Problem requirements:
In the data below, reproduce everything exactly except the images.

Exercise material:
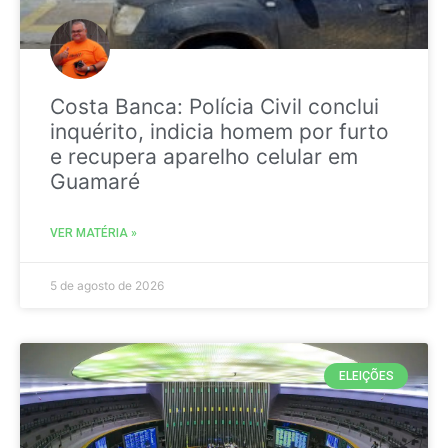
Costa Banca: Polícia Civil conclui
inquérito, indicia homem por furto
e recupera aparelho celular em
Guamaré
VER MATÉRIA »
5 de agosto de 2026
ELEIÇÕES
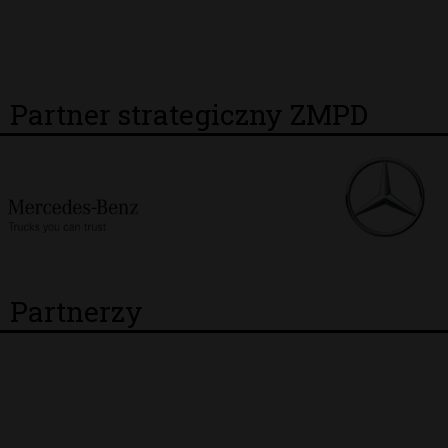
Partner strategiczny ZMPD
Partnerzy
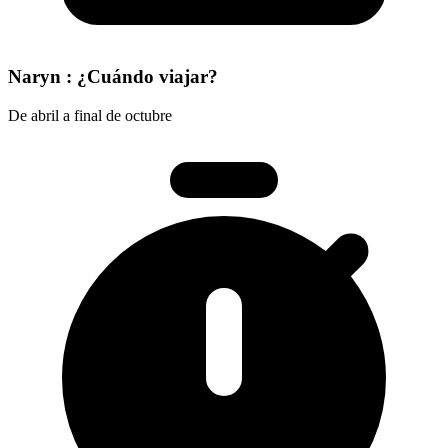
Naryn : ¿Cuándo viajar?
De abril a final de octubre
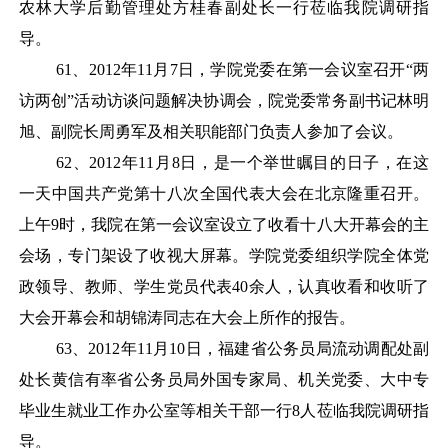
农林大学后勤管理处方桂春副处长一行莅临我院调研指
导。
61
、
2012年11月7日，学院党委在第一会议室召开“两
访两创”活动访谈问题解决协调会，院党委常务副书记林明
旭、副院长周勇军及相关职能部门负责人参加了会议。
62
、
2012年11月8日，是一个举世瞩目的日子，在这
一天中国共产党第十八次全国代表大会在北京隆重召开。
上午9时，我院在第一会议室设立了收看十八大开幕会的主
会场，专门架设了收视大屏幕。学院党委组织学院全体党
政领导、教师、学生党员代表40余人，认真收看和收听了
大会开幕会和胡锦涛同志在大会上所作的报告。
63
、
2012年11月10日，福建省公务员局流动调配处副
处长黄信有率省公务员局外国专家局、机关党委、大中专
毕业生就业工作办公室等相关干部一行8人莅临我院调研指
导。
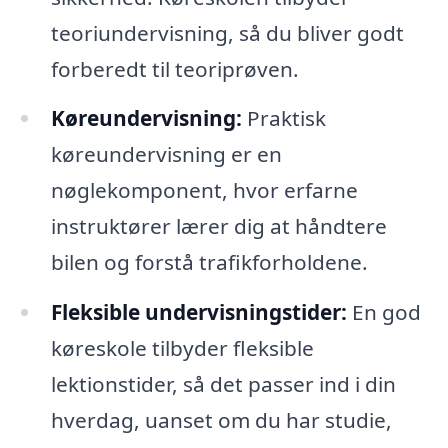
teoriundervisning, så du bliver godt
forberedt til teoriprøven.
Køreundervisning:
Praktisk
køreundervisning er en
nøglekomponent, hvor erfarne
instruktører lærer dig at håndtere
bilen og forstå trafikforholdene.
Fleksible undervisningstider:
En god
køreskole tilbyder fleksible
lektionstider, så det passer ind i din
hverdag, uanset om du har studie,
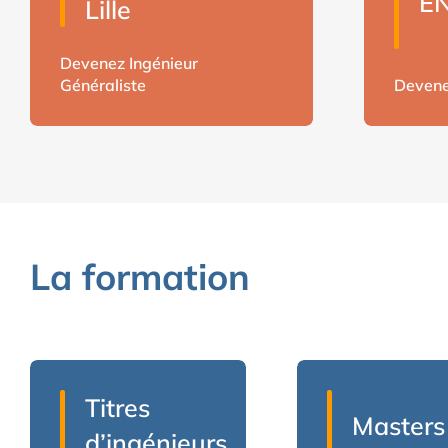
E
Lille
Devenez Ingénieur
Généraliste
Devene
La formation
Titres
Masters
d’ingénieurs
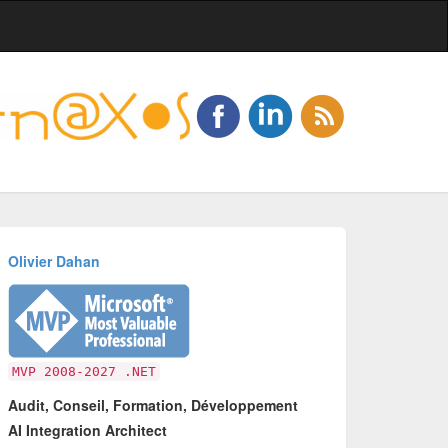
Olivier Dahan
MVP 2008-2027 .NET
Audit, Conseil, Formation, Développement
AI Integration Architect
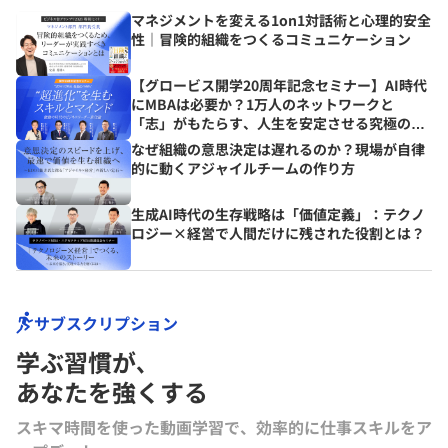
マネジメントを変える1on1対話術と心理的安全
性｜冒険的組織をつくるコミュニケーション
【グロービス開学20周年記念セミナー】AI時代
にMBAは必要か？1万人のネットワークと
「志」がもたらす、人生を安定させる究極の資
産とは？
なぜ組織の意思決定は遅れるのか？現場が自律
的に動くアジャイルチームの作り方
生成AI時代の生存戦略は「価値定義」：テクノ
ロジー×経営で人間だけに残された役割とは？
サブスクリプション
学ぶ習慣が､
あなたを強くする
スキマ時間を使った動画学習で、効率的に仕事スキルをア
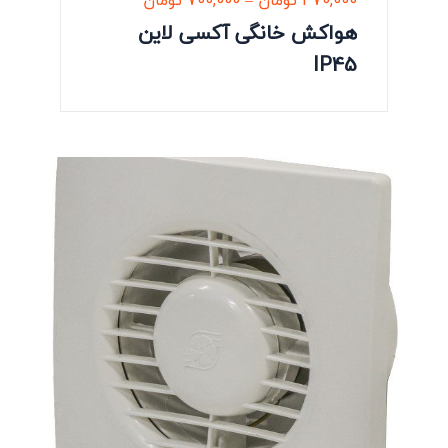
470,000
تومان
–
700,000
تومان
هواکش خانگی آکسی لاین
IP45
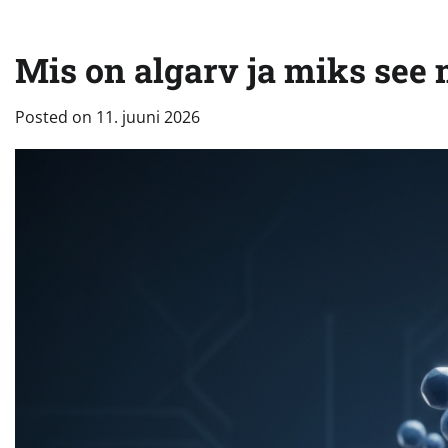
Mis on algarv ja miks see 
Posted on
11. juuni 2026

Written solution:
Costa Banca: Polícia Civil conclui
inquérito, indicia homem por furto
e recupera aparelho celular em
Guamaré
VER MATÉRIA »
5 de agosto de 2026
ELEIÇÕES
Partner strategiczny ZMPD
Partnerzy
Naryn : ¿Cuándo viajar?
De abril a final de octubre
农林大学后勤管理处方桂春副处长一行莅临我院调研指
导。
61
、
2012年11月7日，学院党委在第一会议室召开“两
访两创”活动访谈问题解决协调会，院党委常务副书记林明
旭、副院长周勇军及相关职能部门负责人参加了会议。
62
、
2012年11月8日，是一个举世瞩目的日子，在这
一天中国共产党第十八次全国代表大会在北京隆重召开。
上午9时，我院在第一会议室设立了收看十八大开幕会的主
会场，专门架设了收视大屏幕。学院党委组织学院全体党
政领导、教师、学生党员代表40余人，认真收看和收听了
大会开幕会和胡锦涛同志在大会上所作的报告。
63
、
2012年11月10日，福建省公务员局流动调配处副
处长黄信有率省公务员局外国专家局、机关党委、大中专
毕业生就业工作办公室等相关干部一行8人莅临我院调研指
导。
teoriundervisning, så du bliver godt
forberedt til teoriprøven.
Køreundervisning:
Praktisk
køreundervisning er en
nøglekomponent, hvor erfarne
instruktører lærer dig at håndtere
bilen og forstå trafikforholdene.
Fleksible undervisningstider:
En god
køreskole tilbyder fleksible
lektionstider, så det passer ind i din
hverdag, uanset om du har studie,
E
Lille
Devenez Ingénieur
Généraliste
Devene
La formation
Titres
Masters
d’ingénieurs
Olivier Dahan
MVP 2008-2027 .NET
Audit, Conseil, Formation, Développement
AI Integration Architect
マネジメントを変える1on1対話術と心理的安全
性｜冒険的組織をつくるコミュニケーション
【グロービス開学20周年記念セミナー】AI時代
にMBAは必要か？1万人のネットワークと
「志」がもたらす、人生を安定させる究極の資
産とは？
なぜ組織の意思決定は遅れるのか？現場が自律
的に動くアジャイルチームの作り方
生成AI時代の生存戦略は「価値定義」：テクノ
ロジー×経営で人間だけに残された役割とは？
サブスクリプション
学ぶ習慣が､
あなたを強くする
スキマ時間を使った動画学習で、効率的に仕事スキルをア
470,000
تومان
–
700,000
تومان
هواکش خانگی آکسی لاین
IP45
Mis on algarv ja miks see 
Posted on
11. juuni 2026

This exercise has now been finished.